◆ ABOUT THIS TASK
Produce a copy of every line in the records that holds the string "labels".

Items from a dataset:
-----
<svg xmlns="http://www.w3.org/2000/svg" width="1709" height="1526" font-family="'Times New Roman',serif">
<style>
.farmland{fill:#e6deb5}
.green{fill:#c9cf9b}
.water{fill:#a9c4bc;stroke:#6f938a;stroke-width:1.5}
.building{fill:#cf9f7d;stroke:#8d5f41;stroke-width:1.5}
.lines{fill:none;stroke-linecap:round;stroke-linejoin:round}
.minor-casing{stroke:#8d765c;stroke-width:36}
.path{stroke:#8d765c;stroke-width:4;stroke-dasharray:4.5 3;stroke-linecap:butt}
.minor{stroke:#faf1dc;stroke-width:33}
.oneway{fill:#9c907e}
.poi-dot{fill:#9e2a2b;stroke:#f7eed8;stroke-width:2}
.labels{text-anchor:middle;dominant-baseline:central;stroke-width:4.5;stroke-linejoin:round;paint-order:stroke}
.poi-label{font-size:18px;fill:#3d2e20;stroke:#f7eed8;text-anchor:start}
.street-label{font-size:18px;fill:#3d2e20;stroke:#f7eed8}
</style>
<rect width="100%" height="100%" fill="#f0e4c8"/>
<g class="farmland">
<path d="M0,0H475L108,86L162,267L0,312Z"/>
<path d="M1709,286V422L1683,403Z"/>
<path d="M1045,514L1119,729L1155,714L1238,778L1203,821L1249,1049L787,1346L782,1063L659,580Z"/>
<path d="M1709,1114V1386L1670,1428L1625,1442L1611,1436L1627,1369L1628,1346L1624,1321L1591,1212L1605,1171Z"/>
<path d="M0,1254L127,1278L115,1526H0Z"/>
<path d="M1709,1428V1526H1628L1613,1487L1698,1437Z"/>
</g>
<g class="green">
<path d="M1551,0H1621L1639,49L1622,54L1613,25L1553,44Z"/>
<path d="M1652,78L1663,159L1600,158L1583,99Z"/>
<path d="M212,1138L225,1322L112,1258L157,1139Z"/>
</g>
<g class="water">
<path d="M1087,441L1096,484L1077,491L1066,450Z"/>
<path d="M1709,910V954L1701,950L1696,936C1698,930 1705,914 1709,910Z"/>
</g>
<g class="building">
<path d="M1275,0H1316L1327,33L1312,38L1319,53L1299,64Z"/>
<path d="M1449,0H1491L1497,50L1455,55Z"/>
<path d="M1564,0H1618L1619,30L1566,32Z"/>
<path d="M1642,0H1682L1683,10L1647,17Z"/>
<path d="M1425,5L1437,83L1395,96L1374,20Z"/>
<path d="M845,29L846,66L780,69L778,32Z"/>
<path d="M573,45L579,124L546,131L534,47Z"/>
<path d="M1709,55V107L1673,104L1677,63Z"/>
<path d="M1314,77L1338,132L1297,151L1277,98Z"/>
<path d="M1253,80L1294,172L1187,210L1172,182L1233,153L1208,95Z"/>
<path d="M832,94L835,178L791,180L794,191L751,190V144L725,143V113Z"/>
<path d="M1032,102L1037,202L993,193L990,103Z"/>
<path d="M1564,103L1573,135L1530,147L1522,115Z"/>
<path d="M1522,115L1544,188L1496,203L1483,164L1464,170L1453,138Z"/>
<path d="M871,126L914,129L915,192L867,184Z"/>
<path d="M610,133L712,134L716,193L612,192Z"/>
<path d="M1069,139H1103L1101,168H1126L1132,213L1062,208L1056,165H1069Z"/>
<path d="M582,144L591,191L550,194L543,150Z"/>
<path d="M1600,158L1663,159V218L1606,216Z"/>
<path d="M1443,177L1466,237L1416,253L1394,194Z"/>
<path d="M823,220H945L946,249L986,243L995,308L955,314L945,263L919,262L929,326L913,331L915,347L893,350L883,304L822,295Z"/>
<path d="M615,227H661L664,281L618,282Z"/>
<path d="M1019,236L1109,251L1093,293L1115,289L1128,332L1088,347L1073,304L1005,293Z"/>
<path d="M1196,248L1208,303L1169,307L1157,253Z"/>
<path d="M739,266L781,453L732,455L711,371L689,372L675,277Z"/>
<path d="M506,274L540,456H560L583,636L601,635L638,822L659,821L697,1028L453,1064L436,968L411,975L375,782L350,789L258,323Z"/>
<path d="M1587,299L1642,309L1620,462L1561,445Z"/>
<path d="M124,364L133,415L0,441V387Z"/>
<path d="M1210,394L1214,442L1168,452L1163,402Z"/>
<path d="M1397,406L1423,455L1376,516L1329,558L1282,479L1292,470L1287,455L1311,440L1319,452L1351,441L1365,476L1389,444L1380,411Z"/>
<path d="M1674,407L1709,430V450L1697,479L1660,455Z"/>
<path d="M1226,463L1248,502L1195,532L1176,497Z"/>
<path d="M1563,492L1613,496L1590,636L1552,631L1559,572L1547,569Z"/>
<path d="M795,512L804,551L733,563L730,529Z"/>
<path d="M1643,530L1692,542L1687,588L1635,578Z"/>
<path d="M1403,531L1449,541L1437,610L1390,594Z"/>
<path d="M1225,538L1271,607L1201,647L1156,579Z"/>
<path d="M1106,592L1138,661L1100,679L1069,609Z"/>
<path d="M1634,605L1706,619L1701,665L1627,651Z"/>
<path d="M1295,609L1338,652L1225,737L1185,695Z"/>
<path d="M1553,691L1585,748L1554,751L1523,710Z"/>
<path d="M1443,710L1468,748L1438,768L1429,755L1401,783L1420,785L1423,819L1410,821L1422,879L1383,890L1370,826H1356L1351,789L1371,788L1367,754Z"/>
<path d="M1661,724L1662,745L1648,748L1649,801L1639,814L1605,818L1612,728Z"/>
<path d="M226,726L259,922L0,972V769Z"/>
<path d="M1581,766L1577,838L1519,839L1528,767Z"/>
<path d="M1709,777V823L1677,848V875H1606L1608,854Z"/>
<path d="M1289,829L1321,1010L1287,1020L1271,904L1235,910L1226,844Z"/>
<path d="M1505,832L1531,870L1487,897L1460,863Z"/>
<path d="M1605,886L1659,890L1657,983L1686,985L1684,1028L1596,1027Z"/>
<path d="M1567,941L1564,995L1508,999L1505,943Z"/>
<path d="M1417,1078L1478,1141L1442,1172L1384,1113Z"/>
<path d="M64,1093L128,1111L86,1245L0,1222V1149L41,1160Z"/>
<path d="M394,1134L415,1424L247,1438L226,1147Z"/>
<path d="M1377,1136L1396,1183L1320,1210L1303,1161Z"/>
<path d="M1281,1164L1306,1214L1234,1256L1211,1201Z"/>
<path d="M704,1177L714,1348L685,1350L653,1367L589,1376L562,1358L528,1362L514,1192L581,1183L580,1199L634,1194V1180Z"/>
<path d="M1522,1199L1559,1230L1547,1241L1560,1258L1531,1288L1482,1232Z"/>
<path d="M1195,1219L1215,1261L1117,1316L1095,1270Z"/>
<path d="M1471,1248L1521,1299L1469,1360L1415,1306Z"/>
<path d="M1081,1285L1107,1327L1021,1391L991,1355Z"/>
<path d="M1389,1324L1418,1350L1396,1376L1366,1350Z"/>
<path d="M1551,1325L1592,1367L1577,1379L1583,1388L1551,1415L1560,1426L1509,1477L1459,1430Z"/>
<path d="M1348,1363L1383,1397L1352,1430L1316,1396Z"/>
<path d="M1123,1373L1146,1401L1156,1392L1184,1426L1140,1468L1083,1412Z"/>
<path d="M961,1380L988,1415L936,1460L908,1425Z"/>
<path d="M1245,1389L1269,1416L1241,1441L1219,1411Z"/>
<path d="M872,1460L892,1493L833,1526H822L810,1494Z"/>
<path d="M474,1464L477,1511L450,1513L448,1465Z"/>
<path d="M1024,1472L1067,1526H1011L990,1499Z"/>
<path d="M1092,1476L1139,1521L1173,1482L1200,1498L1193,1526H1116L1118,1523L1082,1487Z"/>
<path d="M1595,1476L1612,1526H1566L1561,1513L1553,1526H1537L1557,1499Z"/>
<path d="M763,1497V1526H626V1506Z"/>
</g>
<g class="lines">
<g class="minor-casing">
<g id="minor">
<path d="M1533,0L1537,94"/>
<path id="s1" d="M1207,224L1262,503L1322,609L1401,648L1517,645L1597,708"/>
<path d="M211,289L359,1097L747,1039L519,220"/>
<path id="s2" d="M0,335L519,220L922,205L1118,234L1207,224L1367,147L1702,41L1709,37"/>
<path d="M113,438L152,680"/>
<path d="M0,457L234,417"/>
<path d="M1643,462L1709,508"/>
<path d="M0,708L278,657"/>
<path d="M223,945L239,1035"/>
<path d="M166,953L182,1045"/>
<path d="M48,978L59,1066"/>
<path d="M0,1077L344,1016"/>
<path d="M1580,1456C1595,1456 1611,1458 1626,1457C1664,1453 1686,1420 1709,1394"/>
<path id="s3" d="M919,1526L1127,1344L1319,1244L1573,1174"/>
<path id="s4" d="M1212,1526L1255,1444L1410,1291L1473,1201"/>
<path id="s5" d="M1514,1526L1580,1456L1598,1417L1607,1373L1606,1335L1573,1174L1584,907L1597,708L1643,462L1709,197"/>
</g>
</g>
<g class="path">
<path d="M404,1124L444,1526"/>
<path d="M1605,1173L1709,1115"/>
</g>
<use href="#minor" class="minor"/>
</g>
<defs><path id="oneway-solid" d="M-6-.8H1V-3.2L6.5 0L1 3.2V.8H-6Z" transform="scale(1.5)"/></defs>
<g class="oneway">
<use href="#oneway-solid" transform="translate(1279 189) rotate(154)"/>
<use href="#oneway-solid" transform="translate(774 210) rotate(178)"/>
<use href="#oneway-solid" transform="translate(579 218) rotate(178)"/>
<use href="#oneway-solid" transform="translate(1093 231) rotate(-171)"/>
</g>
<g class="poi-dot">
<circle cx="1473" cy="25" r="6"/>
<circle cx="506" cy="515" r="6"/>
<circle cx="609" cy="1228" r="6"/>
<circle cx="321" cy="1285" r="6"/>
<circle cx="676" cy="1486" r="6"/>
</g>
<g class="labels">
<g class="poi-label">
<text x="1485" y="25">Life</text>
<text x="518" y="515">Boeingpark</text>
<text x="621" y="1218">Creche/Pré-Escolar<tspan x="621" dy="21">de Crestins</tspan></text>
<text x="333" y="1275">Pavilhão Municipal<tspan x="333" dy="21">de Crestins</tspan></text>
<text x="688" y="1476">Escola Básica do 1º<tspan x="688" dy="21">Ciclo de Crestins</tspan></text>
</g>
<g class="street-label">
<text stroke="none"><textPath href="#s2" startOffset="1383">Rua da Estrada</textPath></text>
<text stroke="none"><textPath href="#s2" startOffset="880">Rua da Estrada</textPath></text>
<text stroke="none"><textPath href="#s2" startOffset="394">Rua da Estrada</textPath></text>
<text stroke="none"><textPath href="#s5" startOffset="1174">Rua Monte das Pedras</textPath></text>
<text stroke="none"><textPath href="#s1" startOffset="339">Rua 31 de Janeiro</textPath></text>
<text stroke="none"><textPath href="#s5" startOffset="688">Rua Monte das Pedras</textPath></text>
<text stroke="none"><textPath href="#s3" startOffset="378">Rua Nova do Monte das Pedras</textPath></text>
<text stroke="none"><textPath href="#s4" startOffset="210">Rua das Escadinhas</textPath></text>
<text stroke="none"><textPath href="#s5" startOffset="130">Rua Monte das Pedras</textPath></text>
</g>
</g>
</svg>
-----
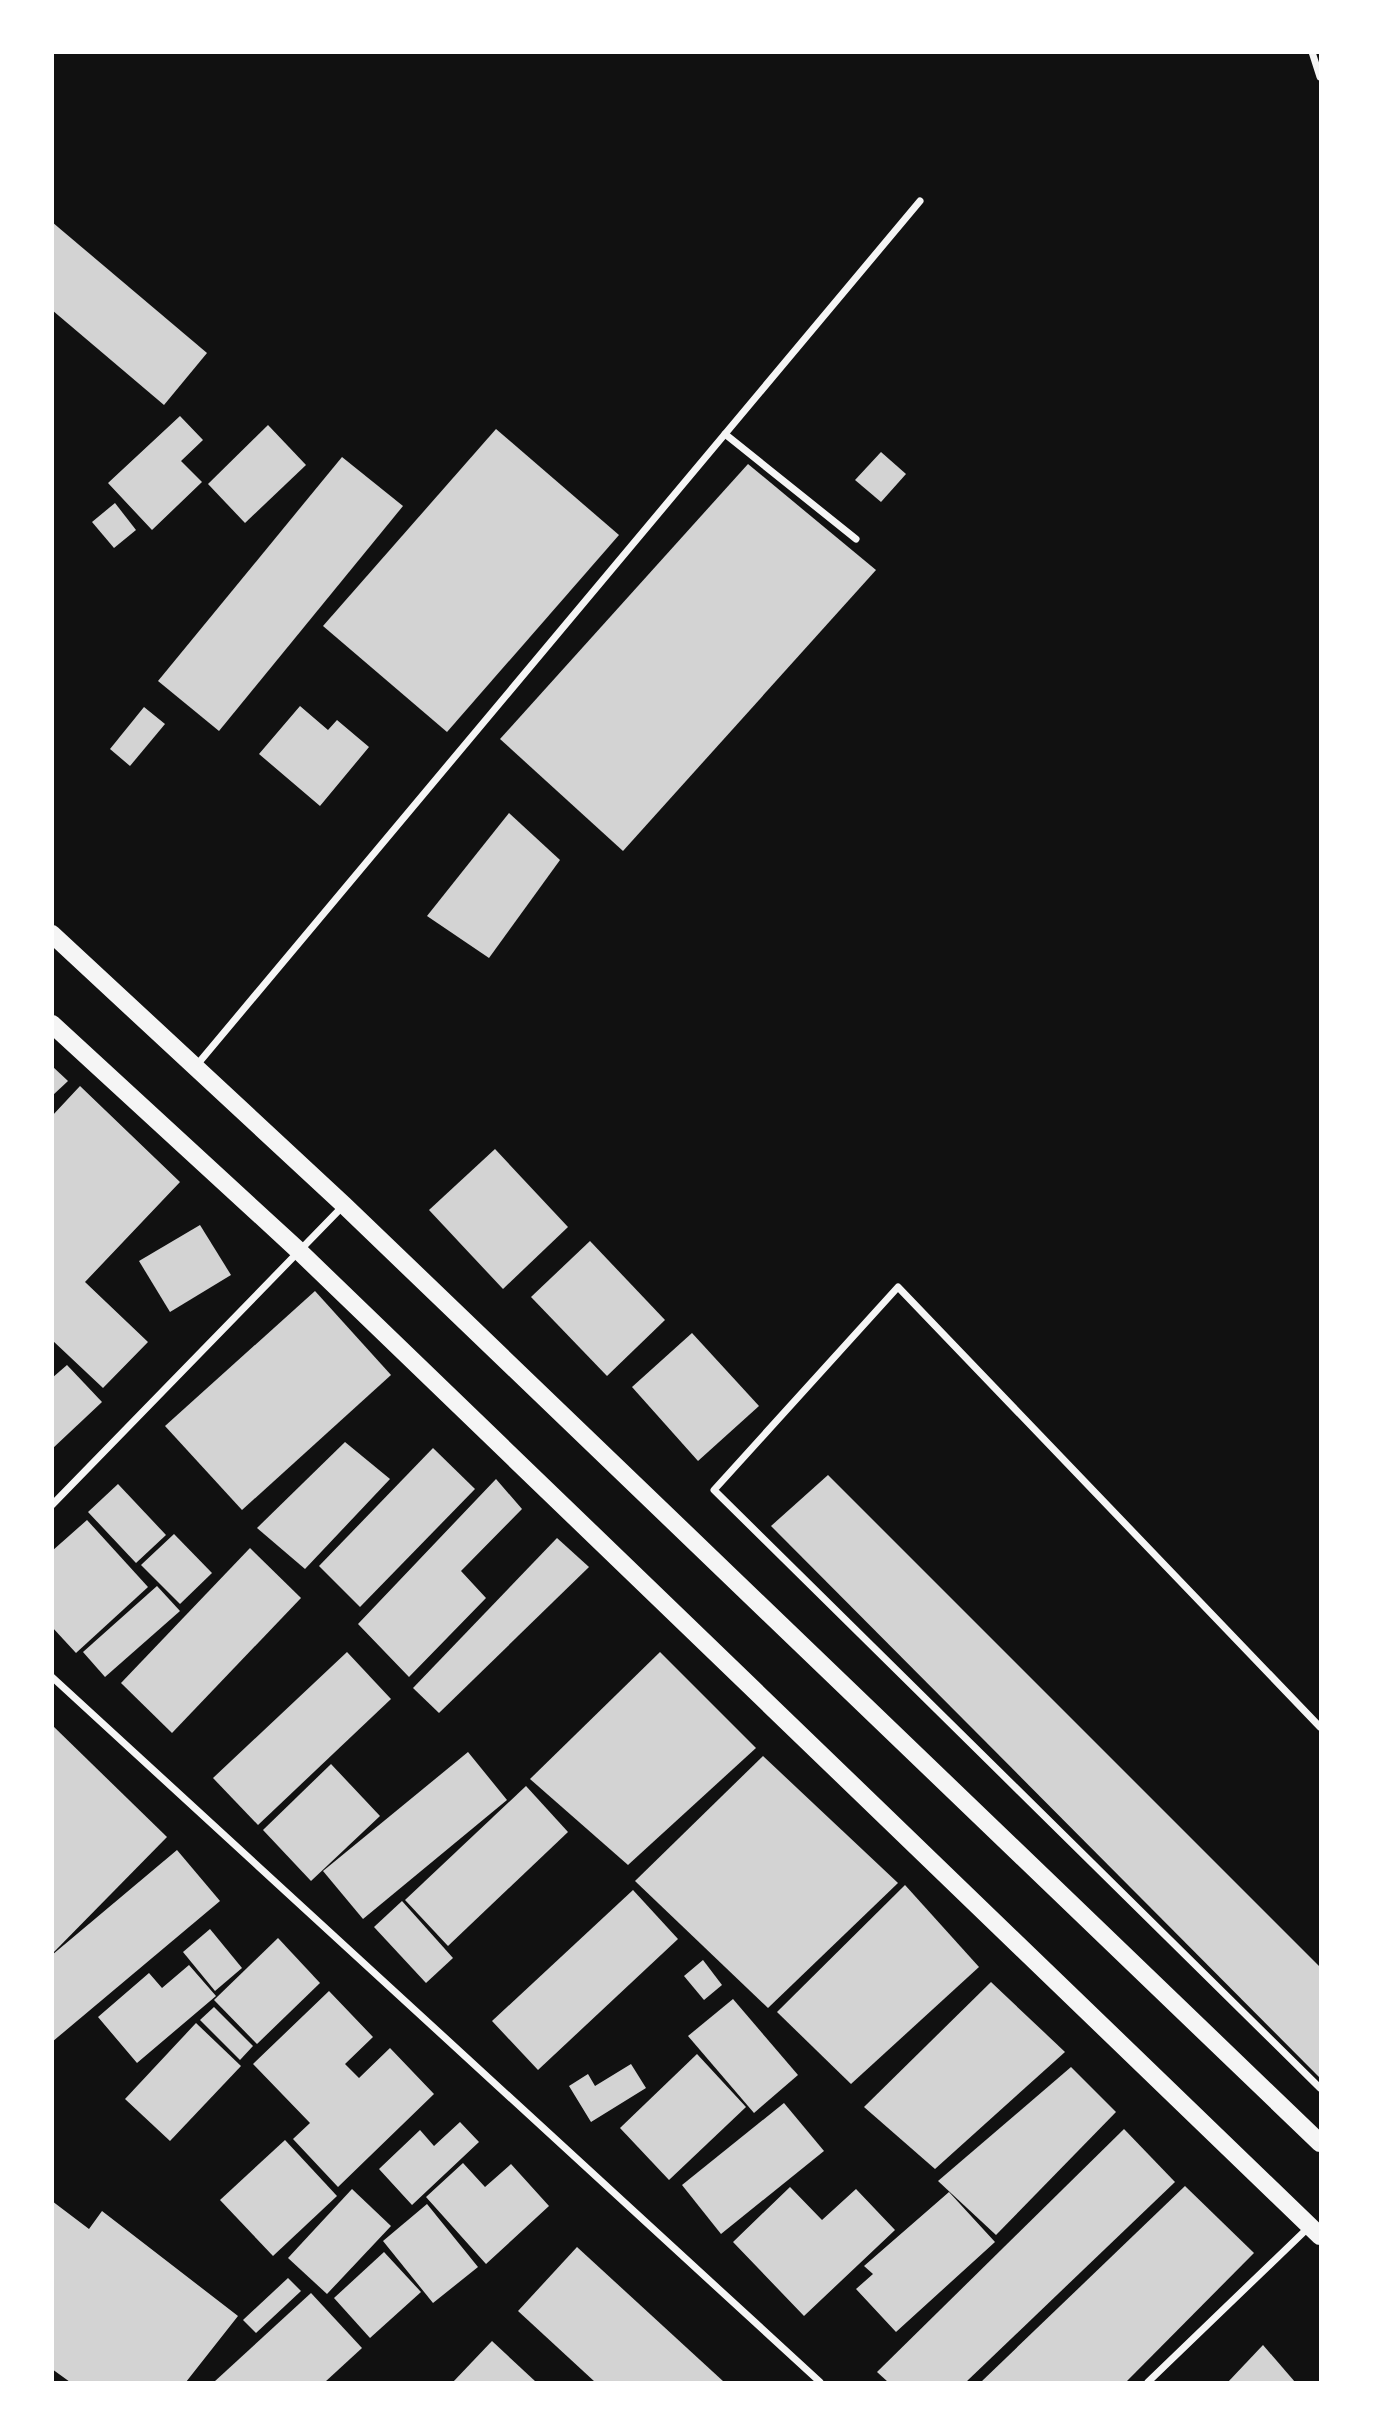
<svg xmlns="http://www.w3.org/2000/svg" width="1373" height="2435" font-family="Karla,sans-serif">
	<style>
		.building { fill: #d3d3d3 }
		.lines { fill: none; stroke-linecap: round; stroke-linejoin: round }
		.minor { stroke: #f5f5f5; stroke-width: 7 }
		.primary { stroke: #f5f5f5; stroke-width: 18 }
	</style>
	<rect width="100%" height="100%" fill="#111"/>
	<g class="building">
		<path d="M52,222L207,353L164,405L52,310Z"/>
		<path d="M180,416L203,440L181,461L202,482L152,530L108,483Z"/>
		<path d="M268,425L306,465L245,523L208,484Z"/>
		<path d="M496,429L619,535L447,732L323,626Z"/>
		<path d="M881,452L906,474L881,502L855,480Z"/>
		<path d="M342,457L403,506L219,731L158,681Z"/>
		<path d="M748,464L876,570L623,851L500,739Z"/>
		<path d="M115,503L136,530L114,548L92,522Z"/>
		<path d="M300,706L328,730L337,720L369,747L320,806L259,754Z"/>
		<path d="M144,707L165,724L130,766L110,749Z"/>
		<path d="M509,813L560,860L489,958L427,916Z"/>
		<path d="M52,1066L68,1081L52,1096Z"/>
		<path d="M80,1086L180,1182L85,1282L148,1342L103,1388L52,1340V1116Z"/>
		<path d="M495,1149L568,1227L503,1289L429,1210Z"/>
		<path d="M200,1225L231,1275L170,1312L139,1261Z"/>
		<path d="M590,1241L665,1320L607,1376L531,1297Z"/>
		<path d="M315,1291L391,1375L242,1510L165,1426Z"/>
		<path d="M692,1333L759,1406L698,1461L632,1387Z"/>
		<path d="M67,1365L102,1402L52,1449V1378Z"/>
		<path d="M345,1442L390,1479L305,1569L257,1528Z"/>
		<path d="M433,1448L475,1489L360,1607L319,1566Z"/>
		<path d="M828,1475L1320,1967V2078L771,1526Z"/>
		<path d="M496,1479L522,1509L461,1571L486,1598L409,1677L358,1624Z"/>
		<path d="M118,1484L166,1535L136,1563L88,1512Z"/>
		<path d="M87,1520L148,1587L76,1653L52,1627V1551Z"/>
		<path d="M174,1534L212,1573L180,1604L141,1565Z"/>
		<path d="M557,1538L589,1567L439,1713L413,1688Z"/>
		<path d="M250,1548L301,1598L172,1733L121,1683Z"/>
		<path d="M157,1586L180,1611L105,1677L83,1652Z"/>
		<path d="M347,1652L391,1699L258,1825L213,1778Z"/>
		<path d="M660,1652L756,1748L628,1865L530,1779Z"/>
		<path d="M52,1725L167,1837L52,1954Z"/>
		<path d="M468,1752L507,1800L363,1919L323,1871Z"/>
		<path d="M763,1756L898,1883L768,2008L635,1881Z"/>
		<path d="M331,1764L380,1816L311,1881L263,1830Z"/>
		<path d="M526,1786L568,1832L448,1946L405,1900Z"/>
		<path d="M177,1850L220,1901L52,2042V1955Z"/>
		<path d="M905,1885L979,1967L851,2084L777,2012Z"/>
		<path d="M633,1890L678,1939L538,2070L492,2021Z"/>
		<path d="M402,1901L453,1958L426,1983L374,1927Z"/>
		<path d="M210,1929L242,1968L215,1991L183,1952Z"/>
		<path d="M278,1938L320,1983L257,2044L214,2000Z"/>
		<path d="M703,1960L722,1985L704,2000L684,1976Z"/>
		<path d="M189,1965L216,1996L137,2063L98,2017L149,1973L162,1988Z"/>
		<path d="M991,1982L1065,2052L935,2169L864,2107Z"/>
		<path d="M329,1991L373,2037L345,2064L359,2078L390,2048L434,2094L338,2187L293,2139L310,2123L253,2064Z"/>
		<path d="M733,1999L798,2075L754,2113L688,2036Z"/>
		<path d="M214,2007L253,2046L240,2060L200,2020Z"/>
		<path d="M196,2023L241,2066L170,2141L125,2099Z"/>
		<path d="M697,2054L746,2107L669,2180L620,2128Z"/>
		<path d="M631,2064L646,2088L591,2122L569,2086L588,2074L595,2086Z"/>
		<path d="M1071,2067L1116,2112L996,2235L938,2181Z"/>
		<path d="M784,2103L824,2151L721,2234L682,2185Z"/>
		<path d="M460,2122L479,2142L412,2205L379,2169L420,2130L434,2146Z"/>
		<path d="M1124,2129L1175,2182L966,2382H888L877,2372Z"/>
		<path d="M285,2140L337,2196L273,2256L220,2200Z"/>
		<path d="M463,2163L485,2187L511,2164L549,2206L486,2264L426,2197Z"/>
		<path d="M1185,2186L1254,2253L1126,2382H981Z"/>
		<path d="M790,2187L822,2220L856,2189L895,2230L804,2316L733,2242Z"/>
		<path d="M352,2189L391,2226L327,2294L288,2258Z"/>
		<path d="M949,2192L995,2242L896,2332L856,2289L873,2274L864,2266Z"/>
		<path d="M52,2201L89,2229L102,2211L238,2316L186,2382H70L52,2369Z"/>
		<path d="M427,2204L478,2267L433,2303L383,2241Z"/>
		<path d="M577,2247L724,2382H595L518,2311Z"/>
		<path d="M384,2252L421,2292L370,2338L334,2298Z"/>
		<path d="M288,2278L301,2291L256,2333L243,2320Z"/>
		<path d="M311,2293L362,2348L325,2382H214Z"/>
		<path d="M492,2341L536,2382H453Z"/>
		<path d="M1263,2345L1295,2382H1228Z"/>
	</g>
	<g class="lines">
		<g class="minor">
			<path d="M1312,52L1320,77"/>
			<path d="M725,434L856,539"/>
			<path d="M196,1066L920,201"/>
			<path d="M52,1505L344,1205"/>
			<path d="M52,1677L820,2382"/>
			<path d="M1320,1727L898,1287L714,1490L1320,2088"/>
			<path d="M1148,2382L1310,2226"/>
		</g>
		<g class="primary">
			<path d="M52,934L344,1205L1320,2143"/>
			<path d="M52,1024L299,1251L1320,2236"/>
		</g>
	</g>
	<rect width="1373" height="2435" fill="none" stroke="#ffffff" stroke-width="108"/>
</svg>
-----
◆ TASK RESULT
.labels{text-anchor:middle;dominant-baseline:central;stroke-width:4.5;stroke-linejoin:round;paint-order:stroke}
<g class="labels">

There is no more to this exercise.